They eventually get the broken pods working again, but there is a problem. The two realize that the ship will not reach its destination without Aurora’s continuous maintenance. Aurora offers to let Jim go back to stasis and carry on by herself, but Jim decides to stay, unwilling to condemn her to the solitude he once experienced. The two decide to stay awake to protect those who remain asleep, despite knowing they will not survive to the destination.
So now Jim actually has an arc and learns a lesson, Aurora has more agency, and the thing overall is less creepy and better.
I’m so glad you did something with the corporation – that was barely more than set dressing in the movie. The reason the ship is breaking apart isn’t that the corporation built it poorly, but that it got damaged by a random astroid shower (?) and then the classism on the ship is just kind of there. I guess it’s just there to make Jim look like more of an underdog or something, but then it’s an element that’s totally abandoned and it hardly lends him sympathy given his actions in the rest of the movie. Like oh I’m so sorry you can only have one kind of coffee, can we please talk about the woman you kidnapped and basically killed.
That’s an excellent re-approach.
Major spoilers for Knives Out in second paragraph. Normally I don’t care about this, but this is one of the few exceptions in which it matters.
I think one key to this idea is the entitlement that goes into it. There is a sense of entitlement that is often taught to young white men and reinforced through media portrayals. If you see characters who look like you and are given power despite a relative lack of qualifications, you wind up thinking that this is how things should be.
I’d been thinking about how I might use a character like this as an antagonist of sorts, when it then occurred to me that it was already done in a rather similar context. Chris Evan’s character Ransom in Knives Out was an excellent deconstruction of this sort of character, largely because he had the appearance and superficial charisma of a likable hero but in actuality it was all a false front. His motive in the end really was just entitlement, feeling that it was his birthright to inherit his grandfather’s money.
There’s a subtle clue to it early in the film, buried in the sequences where the family as a whole is being shown as shit. Remember how they all say Marta is from a different country? None of them care enough to actually know where she’s from. But the country he says is Brazil. The rest of them at least know that her first language is Spanish – he doesn’t even have that.

● DATASET CONTENT
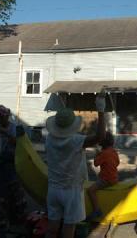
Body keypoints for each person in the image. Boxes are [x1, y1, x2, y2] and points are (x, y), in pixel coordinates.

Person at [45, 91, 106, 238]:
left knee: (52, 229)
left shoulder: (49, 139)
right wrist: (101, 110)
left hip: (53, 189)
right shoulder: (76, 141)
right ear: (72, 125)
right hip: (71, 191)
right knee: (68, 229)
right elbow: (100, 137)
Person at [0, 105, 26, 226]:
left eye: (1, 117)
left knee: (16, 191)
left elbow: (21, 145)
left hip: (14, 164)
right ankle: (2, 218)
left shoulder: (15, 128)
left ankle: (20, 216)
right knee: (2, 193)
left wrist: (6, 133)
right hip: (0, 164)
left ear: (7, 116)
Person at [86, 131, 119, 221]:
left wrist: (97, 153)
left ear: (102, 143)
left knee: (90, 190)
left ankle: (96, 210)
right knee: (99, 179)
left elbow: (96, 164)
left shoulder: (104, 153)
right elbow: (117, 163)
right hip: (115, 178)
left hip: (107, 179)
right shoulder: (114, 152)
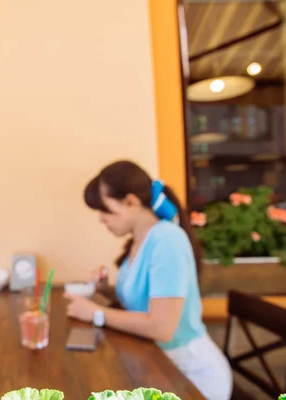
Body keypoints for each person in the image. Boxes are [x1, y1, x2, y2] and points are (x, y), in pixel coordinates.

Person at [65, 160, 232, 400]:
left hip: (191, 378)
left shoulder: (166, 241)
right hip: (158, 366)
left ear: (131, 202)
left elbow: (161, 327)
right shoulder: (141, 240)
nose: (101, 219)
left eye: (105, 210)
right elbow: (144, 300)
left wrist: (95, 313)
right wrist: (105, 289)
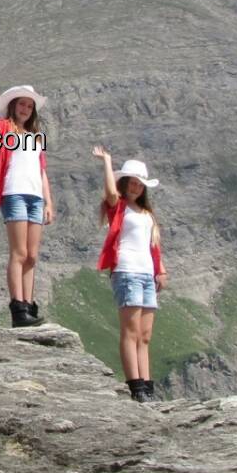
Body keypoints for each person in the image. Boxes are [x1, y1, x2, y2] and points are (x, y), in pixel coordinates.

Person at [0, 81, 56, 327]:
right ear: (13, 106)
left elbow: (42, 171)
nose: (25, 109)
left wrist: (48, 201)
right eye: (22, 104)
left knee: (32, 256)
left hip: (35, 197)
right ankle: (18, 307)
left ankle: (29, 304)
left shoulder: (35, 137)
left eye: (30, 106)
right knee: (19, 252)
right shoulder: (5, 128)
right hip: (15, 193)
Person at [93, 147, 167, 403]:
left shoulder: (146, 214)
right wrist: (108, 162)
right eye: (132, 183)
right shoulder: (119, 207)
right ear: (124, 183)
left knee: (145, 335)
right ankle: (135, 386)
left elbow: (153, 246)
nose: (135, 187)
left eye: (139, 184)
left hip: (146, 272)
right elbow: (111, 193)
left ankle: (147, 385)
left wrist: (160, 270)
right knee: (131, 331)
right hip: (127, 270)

● WHAT TO WORK ON
In the film discussion, why does Jim turn down Aurora's offer to return him to stasis?

● THE COMPLETED TASK
He is unwilling to condemn her to the solitude he once experienced.